[Entries supplied — start]

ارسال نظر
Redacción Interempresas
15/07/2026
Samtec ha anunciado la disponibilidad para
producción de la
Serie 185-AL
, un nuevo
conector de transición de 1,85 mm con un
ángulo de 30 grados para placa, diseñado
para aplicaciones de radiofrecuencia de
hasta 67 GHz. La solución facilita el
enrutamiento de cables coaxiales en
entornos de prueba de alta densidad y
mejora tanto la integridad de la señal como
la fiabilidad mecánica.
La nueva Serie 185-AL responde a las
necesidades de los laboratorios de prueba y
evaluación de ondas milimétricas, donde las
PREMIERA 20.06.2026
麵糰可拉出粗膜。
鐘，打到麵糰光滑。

[Entries supplied — finish]
[Entries supplied — start]

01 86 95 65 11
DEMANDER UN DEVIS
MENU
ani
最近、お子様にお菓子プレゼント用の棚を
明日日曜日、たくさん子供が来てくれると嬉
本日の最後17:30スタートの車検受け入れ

[Entries supplied — finish]

All lines above that include the word "prueba" should be located and copied.

entornos de prueba de alta densidad y
necesidades de los laboratorios de prueba y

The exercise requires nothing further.